Pieter Elbers, CEO, IndiGo, has consistently framed the international push as an evolution of its product, saying “the airline will adapt its cabin experience in line with longer routes while staying true to its core strengths of simplicity, reliability, and value.”
Indian Carriers- Credible Alternatives?
An upgraded Air India is no longer the industry underdog. Its new aircraft already match—and in some cases exceed—many international products. Its hospitality and food give it a genuine opportunity to stand apart. The real work now lies in delivering consistency and building a loyalty experience that feels modern and reliable.

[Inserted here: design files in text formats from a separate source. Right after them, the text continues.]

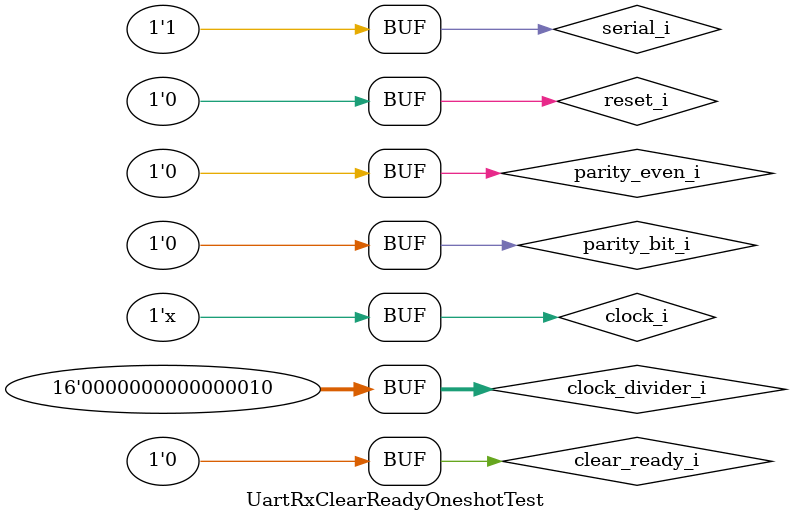
<source format=v>

module UartRxClearReadyOneshotTest ();

reg reset_i = 1'b0;
reg clock_i = 1'b0;
reg clear_ready_i = 1'b0;
reg parity_bit_i = 1'b0;
reg parity_even_i = 1'b0;
reg serial_i = 1'b1;
reg [15:0] clock_divider_i = 2;
wire [7:0] data_o;
wire ready_o;

UartRx uart_rx (
  .reset_i(reset_i),
  .clock_i(clock_i),
  .clear_ready_i(clear_ready_i),
  .parity_bit_i(parity_bit_i),
  .parity_even_i(parity_even_i),
  .serial_i(serial_i),
  .clock_divider_i(clock_divider_i),
  .data_o(data_o),
  .ready_o(ready_o)
);

always #1 clock_i <= ~clock_i;

initial begin
  #1 send_packet(8'h55);
  #6 assert_data_received(8'h55);

  #2 clear_ready_i = 1'b1;
  #2 if (ready_o)
    $display("FAILED - ready_o should be low after clear_ready_i goes high");

  #2 send_packet(8'hAA);
  #6 assert_data_received(8'hAA);
  
  // This packet should be dropped because clear_ready_i wasn't reset.
  #2 send_packet(8'hCC);
  #6 assert_data_received(8'hAA);

  #2 clear_ready_i = 1'b0;
  #2 if (!ready_o)
    $display("FAILED - ready_o should remain high when clear_ready_i goes low and another packet is available");

  #4 clear_ready_flag();
end

task send_packet;
  input [7:0] data;

  begin
    #4 serial_i <= 1'b0; // Start bit
    #4 serial_i <= data[0];
    #4 serial_i <= data[1];
    #4 serial_i <= data[2];
    #4 serial_i <= data[3];
    #4 serial_i <= data[4];
    #4 serial_i <= data[5];
    #4 serial_i <= data[6];
    #4 serial_i <= data[7];
    #4 serial_i <= 1'b1; // Stop bit
  end
endtask

task assert_data_received;
  input [7:0] data;

  begin
    if (!ready_o)
    $display("FAILED - ready_o should be high after receiving packet");

    if (data_o != data)
      $display("FAILED - data_o value should be h%x", data);
  end
endtask

task clear_ready_flag;
  begin
    clear_ready_i = 1'b1;

    if (!ready_o)
      $display("FAILED - ready_o should stay high after receiving packet");

    #2 clear_ready_i = 1'b0;

    if (ready_o)
      $display("FAILED - ready_o should be low after clear_ready_i goes high");
  end
endtask

endmodule

</source>
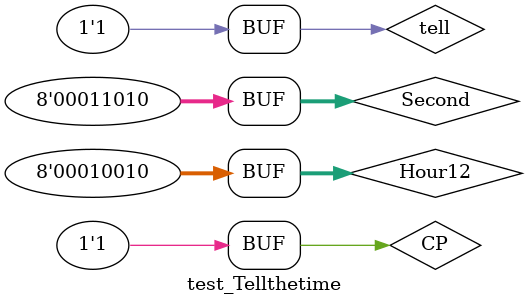
<source format=v>
`timescale 1ns / 1ps


module test_Tellthetime;

	// Inputs
	reg [7:0] Hour12;
	reg tell;
	reg CP;
	reg [7:0] Second;

	// Outputs
	wire Di;
	wire [3:0] oH;
	wire [3:0] oS;

	// Instantiate the Unit Under Test (UUT)
	Tellthetime uut (
		.Hour12(Hour12), 
		.tell(tell), 
		.CP(CP), 
		.Di(Di), 
		.Second(Second), 
		.oH(oH), 
		.oS(oS)
	);

	initial begin
		// Initialize Inputs
		Hour12 = 8'h11;
		tell = 0;
		CP = 0;
		Second = 0;

		// Wait 100 ns for global reset to finish
		#10;
        
		// Add stimulus here
		CP = ~CP;
		#10;
		CP = ~CP;
		#10; 
		CP = ~CP;
		#10;
		tell = 1;
		CP = ~CP;
		#10;
		CP = ~CP;
		#10;
		CP = ~CP;
		Second = Second + 8'h1;
		Hour12 = 8'h12;
		#10; 
		CP = ~CP;
		#10;
		CP = ~CP;
		Second = Second + 8'h1;
		#10;
		CP = ~CP;
		#10;
		CP = ~CP;
		Second = Second + 8'h1;
		#10;
		CP = ~CP;
		#10;
		CP = ~CP;
		Second = Second + 8'h1;
		#10;
		CP = ~CP;
		#10;
		CP = ~CP;
		Second = Second + 8'h1;
		#10;
		CP = ~CP;
		#10;
		CP = ~CP;
		Second = Second + 8'h1;
		#10;
		CP = ~CP;
		#10;
		CP = ~CP;
		Second = Second + 8'h1;
		#10;
		CP = ~CP;
		#10;
		CP = ~CP;
		Second = Second + 8'h1;
		#10;
		CP = ~CP;
		#10;
		CP = ~CP;
		Second = Second + 8'h1;
		#10;
		CP = ~CP;
		#10;
		CP = ~CP;
		Second = 8'h10;
		#10;
		CP = ~CP;
		#10;
		CP = ~CP;
		Second = Second + 8'h1;
		#10;
		CP = ~CP;
		#10;
		CP = ~CP;
		Second = Second + 8'h1;
		#10;
		CP = ~CP;
		#10;
		CP = ~CP;
		Second = Second + 8'h1;
		#10;
		CP = ~CP;
		#10;
		CP = ~CP;
		Second = Second + 8'h1;
		#10;
		CP = ~CP;
		#10;
		CP = ~CP;
		Second = Second + 8'h1;
		#10;
		CP = ~CP;
		#10;
		CP = ~CP;
		Second = Second + 8'h1;
		#10;
		CP = ~CP;
		#10;
		CP = ~CP;
		Second = Second + 8'h1;
		#10;
		CP = ~CP;
		#10;
		CP = ~CP;
		Second = Second + 8'h1;
		#10;
		CP = ~CP;
		#10;
		CP = ~CP;
		Second = Second + 8'h1;
		#10;
		CP = ~CP;
		#10;
		CP = ~CP;
		Second = Second + 8'h1;
		#10;
		CP = ~CP;
		#10;
	end
      
endmodule


</source>
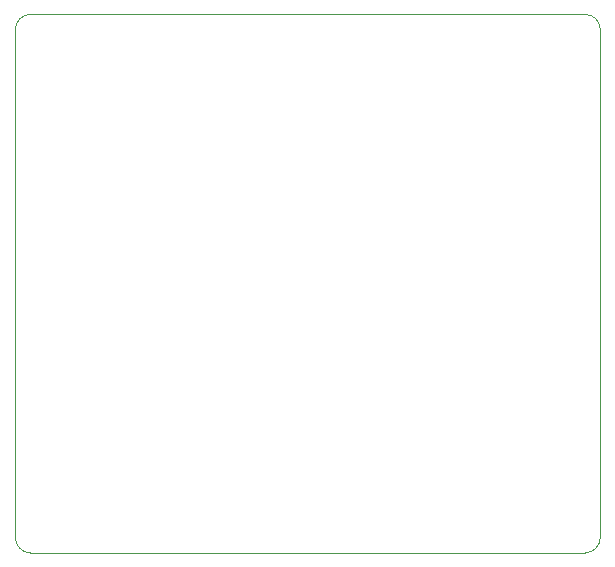
<source format=gbr>
%TF.GenerationSoftware,KiCad,Pcbnew,7.0.5*%
%TF.CreationDate,2024-09-25T00:19:21+08:00*%
%TF.ProjectId,TPS,5450532e-6b69-4636-9164-5f7063625858,rev?*%
%TF.SameCoordinates,Original*%
%TF.FileFunction,Profile,NP*%
%FSLAX46Y46*%
G04 Gerber Fmt 4.6, Leading zero omitted, Abs format (unit mm)*
G04 Created by KiCad (PCBNEW 7.0.5) date 2024-09-25 00:19:21*
%MOMM*%
%LPD*%
G01*
G04 APERTURE LIST*
%TA.AperFunction,Profile*%
%ADD10C,0.120000*%
%TD*%
G04 APERTURE END LIST*
D10*
X86705000Y-29000000D02*
X39731000Y-29000000D01*
X38461000Y-73316000D02*
G75*
G03*
X39731000Y-74586000I1270000J0D01*
G01*
X39731000Y-29000000D02*
G75*
G03*
X38461000Y-30270000I0J-1270000D01*
G01*
X87975000Y-73316000D02*
X87975000Y-30270000D01*
X86705000Y-74586000D02*
X39731000Y-74586000D01*
X38461000Y-30270000D02*
X38461000Y-73316000D01*
X86705000Y-74586000D02*
G75*
G03*
X87975000Y-73316000I0J1270000D01*
G01*
X87975000Y-30270000D02*
G75*
G03*
X86705000Y-29000000I-1270000J0D01*
G01*
M02*

</source>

As Koteshwar put it, “The direction is unmistakable: Air India is moving from ‘catching up’ to ‘competing,’ and soon, on certain routes, it may even be ‘leading.’ By the end of the year, most of the widebody fleet will reflect this new standard—marking the first time in decades that Air India’s cabins tell a coherent, modern story.”
ndiGo’s greatest strength is its discipline. It runs a ruthlessly efficient operation, turns aircraft quickly, keeps costs low, and delivers a level of reliability that many long‑haul low‑cost carriers struggle to match. Its real competitive edge lies in network logic.
The question is whether this model can hold on routes where full‑service, home‑grown Air India—with its upgraded cabins and full‑service proposition—also operates. Price may not be IndiGo’s natural advantage either; in one instance reviewed by the author, IndiGo’s fare on a direct European sector was Rs 10,000 higher than Air India’s.
Koteshwar argues that the A321XLR will shift the equation by opening destinations Air India doesn’t serve—such as Athens and Copenhagen—and by connecting Indian cities directly to Central Asia and Southeast Asia without routing passengers through hubs. “That point‑to‑point convenience is something long‑haul LCCs like AirAsia X or Scoot cannot replicate for Indian travellers,” he said.
But where it risks losing is in comfort perception. Its success will depend on whether passengers prioritise price and direct connectivity over the comfort gap that becomes more visible the longer the flight stretches.
Cabins are now the battleground where airlines win or lose passengers, where comfort, design, and technology matter as much as price.